最近何をやるのも面倒、食欲もないし、疲れやすくて体が痛い。
夜もなかなか眠れないし朝が怖い。。。
気力がわかなかったり体になんらかの異変が出ることが長く続いていると、それはもしかしたらうつ病なのかもしれません。
精神的なストレスや身体的なダメージなどが積み重なっていくと、自分でも気づかないうちにうつ病を発病していたということも有り得るのです。

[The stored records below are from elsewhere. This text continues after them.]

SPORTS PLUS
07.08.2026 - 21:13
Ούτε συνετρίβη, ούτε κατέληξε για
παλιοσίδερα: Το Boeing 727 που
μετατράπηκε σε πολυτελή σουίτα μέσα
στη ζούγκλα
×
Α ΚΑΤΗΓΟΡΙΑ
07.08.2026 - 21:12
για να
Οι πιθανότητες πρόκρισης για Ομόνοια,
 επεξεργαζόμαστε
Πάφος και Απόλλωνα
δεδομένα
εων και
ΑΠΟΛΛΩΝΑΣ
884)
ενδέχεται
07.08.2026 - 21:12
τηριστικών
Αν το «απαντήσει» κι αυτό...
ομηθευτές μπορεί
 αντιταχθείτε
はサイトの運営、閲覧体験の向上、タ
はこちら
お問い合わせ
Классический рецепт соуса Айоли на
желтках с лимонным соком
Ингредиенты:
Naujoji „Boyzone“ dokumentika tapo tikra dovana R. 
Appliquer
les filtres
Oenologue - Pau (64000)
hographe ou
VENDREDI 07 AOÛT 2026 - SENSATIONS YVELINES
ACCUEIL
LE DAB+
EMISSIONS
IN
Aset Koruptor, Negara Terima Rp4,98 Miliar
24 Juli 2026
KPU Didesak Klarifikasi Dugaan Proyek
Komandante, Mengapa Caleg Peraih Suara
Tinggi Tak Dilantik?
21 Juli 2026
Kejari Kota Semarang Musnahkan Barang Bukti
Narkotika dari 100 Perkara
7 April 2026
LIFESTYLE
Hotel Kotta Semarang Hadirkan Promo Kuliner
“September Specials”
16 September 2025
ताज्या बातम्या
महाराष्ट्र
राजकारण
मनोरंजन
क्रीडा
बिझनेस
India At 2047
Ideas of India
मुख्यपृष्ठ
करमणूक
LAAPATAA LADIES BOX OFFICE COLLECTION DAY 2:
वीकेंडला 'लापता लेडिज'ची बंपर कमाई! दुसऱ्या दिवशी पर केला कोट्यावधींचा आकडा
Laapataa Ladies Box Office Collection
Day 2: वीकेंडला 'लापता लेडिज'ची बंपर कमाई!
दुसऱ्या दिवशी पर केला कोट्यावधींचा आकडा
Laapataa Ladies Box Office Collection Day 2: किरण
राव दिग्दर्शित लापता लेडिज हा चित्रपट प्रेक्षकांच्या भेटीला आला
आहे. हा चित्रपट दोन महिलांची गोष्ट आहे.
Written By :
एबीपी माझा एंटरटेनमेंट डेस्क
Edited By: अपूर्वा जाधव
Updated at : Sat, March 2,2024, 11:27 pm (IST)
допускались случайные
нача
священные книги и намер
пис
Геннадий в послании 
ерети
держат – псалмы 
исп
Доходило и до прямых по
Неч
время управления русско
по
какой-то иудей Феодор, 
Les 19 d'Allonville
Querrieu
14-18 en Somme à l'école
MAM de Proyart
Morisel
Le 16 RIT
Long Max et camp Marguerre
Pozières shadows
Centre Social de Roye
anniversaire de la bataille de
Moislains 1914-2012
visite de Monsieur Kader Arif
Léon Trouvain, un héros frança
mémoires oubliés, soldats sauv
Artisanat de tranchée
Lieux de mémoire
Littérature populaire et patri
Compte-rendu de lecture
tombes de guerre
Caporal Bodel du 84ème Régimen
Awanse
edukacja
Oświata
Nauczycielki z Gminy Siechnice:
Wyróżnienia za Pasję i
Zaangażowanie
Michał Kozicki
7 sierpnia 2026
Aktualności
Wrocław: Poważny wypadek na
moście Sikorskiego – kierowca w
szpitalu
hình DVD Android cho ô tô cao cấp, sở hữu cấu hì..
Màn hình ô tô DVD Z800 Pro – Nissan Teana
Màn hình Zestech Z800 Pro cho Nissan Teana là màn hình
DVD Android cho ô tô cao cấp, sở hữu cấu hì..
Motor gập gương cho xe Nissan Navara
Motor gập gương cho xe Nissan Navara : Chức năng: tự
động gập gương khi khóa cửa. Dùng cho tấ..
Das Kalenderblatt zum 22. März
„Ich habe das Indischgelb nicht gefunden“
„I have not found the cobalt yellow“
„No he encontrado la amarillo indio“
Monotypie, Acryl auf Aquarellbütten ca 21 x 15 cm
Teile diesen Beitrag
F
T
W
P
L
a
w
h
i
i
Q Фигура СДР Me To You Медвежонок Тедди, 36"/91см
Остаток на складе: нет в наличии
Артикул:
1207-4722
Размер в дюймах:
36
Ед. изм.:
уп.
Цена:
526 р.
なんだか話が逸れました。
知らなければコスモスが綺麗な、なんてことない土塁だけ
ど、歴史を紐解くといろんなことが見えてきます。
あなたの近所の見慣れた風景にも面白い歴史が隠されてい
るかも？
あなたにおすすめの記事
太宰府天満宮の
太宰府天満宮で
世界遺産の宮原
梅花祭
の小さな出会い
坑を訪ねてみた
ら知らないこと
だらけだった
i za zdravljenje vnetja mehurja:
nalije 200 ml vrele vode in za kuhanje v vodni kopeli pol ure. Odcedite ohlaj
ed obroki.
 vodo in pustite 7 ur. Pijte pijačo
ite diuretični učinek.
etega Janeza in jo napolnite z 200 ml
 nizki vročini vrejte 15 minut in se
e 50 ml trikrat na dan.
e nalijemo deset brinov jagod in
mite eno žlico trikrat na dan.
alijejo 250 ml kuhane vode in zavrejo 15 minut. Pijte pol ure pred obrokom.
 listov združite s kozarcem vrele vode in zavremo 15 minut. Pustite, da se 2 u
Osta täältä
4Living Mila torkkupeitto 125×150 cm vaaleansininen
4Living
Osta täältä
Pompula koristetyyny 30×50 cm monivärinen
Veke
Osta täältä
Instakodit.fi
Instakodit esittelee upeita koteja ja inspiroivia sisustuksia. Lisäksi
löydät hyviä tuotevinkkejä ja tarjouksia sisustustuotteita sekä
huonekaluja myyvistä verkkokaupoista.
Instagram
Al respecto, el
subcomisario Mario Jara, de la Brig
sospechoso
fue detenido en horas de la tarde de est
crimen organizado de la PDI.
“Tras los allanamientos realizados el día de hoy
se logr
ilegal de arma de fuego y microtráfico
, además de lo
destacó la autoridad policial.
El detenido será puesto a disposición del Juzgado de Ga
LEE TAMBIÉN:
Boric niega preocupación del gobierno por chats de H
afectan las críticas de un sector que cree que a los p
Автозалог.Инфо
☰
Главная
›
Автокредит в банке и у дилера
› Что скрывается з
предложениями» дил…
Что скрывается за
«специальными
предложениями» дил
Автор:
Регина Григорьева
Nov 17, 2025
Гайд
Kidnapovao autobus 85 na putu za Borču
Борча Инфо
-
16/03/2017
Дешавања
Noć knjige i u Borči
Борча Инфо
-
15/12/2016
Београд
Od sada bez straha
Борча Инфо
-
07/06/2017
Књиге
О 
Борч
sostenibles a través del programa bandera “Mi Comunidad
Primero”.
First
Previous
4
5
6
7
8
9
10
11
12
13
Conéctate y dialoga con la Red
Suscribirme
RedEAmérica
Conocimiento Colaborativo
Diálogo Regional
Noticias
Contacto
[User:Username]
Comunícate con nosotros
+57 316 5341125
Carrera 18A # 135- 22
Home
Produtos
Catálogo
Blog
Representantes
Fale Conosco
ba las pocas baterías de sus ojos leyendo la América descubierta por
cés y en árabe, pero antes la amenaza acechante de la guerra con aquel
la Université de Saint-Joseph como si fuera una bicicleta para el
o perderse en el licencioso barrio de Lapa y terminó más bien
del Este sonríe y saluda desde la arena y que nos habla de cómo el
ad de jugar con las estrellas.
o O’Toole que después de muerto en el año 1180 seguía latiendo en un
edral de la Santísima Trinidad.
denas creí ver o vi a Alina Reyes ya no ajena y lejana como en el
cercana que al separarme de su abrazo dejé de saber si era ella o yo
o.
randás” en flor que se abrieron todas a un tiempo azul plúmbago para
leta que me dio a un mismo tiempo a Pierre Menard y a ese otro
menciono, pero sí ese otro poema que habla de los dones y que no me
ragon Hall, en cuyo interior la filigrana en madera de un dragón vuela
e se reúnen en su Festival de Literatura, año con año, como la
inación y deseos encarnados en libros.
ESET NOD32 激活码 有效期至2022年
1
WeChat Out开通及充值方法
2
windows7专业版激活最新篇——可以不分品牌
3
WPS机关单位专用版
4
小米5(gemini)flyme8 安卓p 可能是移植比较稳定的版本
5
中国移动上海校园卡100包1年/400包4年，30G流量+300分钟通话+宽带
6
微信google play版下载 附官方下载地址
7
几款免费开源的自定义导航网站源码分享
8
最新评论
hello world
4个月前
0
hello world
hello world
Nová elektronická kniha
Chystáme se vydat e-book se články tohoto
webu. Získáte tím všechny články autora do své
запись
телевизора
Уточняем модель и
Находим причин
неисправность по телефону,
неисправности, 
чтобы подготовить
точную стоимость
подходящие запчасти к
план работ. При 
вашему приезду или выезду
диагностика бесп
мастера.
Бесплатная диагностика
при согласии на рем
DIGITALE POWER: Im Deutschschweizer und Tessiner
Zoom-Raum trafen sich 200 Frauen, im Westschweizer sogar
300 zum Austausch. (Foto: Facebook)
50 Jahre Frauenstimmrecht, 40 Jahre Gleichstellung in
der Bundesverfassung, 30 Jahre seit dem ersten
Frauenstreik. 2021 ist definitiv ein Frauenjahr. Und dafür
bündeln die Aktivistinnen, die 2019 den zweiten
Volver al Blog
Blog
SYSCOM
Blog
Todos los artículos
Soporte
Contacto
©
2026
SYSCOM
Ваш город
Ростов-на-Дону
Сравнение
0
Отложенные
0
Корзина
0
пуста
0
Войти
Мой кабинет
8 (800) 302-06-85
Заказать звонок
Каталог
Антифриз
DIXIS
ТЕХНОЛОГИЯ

うつ病になってしまうと具体的にどのような症状を発症するのでしょうか。
身近な人や自分自身の症状を理解するためにもくわしくみていきましょう。

 

うつ病の症状とは

近年うつ病に悩んでいる人は増加傾向にあり、総人口の3~4%はうつ病患者とされ、一生涯で考えればもっと増えることが予想されています。
現代はストレス社会と呼ばれ、様々なストレスなどが原因となって脳に作用し、物事に対しての見方が否定的になってしまいます。
うつ病には、真面目で几帳面な性格の人がかかりやすいといわれています。

その日だけ気分が憂鬱だったり、2~3日で気分が回復するようならばそれは「うつ病」ではなく、一時的な「抑うつ症状」であるといえます。
「うつ病」ではその抑うつ症状が2週間以上続きます。

それは日常生活にも影響し、心だけではなく体にも不調が出てきます。

 

心のうつ病の症状

抑うつ気分

・気分が落ち込む
・理由もなく悲しい気持ちになる
・過去のことを悔やみ続ける
・自分を責める、ダメ人間、価値がない存在だと感じる
・何の希望もない、死にたくなる
 

意欲の低下

・今まで好きだった趣味に興味がなくなった
・人と話すことが面倒
・テレビなどを見ても面白くない
・オシャレや身だしなみに関心がわかない
・何をしても楽しくない、興味がわかない、面倒くさい
 

思考力の低下

・頭が冴えなくて集中力がない
・落ち着かない、不安、焦り、イライラを感じる
・仕事などの効率が落ちた
・小さい決断もなかなかできない
・人の言うことがすぐに理解できない
・行動が遅くなる
・不安な妄想が多くなる

多くの抑うつ気分の場合、朝が最もひどい状態で、夜になるにつれて回復していくことが多いようです。

 

身体のうつ病の症状

睡眠障害

・寝つきが悪い
・夜中や早朝に目を覚ましてしまう
・眠りが浅い
・寝すぎる、一日中眠い
 

疲労感、倦怠感

・体ががだるい、重い
・疲れやすい、疲れがとれない
・首、肩こりがひどい
 

食欲の低下

・食欲がない
・何を食べてもおいしく感じない、食べることも面倒
・体重が1ヶ月に数キロも落ちた
(逆に食欲や体重が増加することもあります)
 

その他の症状

・頭痛、腰痛、腹痛、胃痛、関節痛
・便秘、下痢、頻尿
・めまい、動悸、耳鳴り、しびれ、発汗
・吐き気、息苦しい、のどが渇く
・月経不順
・性欲の低下
・勃起障害


体の不調として疲労感、不眠、食欲不振、めまい、肩こりなどが目立ち、心の精神症状が目立たっていない場合は、身体にだけ症状が出て仮面をかぶっているという意味から「仮面うつ病」と呼ばれています。

 

さいごに~うつ病は内科ではなくて精神科を受診する~

身体症状の異変に気づいて病院を受診しても、様々な検査をしたのに異常はなく、原因が何も見つからない場合は隠れたうつ病の可能性があります。
多くの方は自分がうつ病という自覚はないので最初に内科を受診する方がほとんどです。
しかし、うつ病で発症する痛みなどのメカニズムは一般的な痛みとは違うので内科でもらった薬はたいてい効きません。
心理的に見えない問題を抱えていることが多くの原因となっていますので、精神科や心療内科などの受診が必要になることを覚えておきましょう。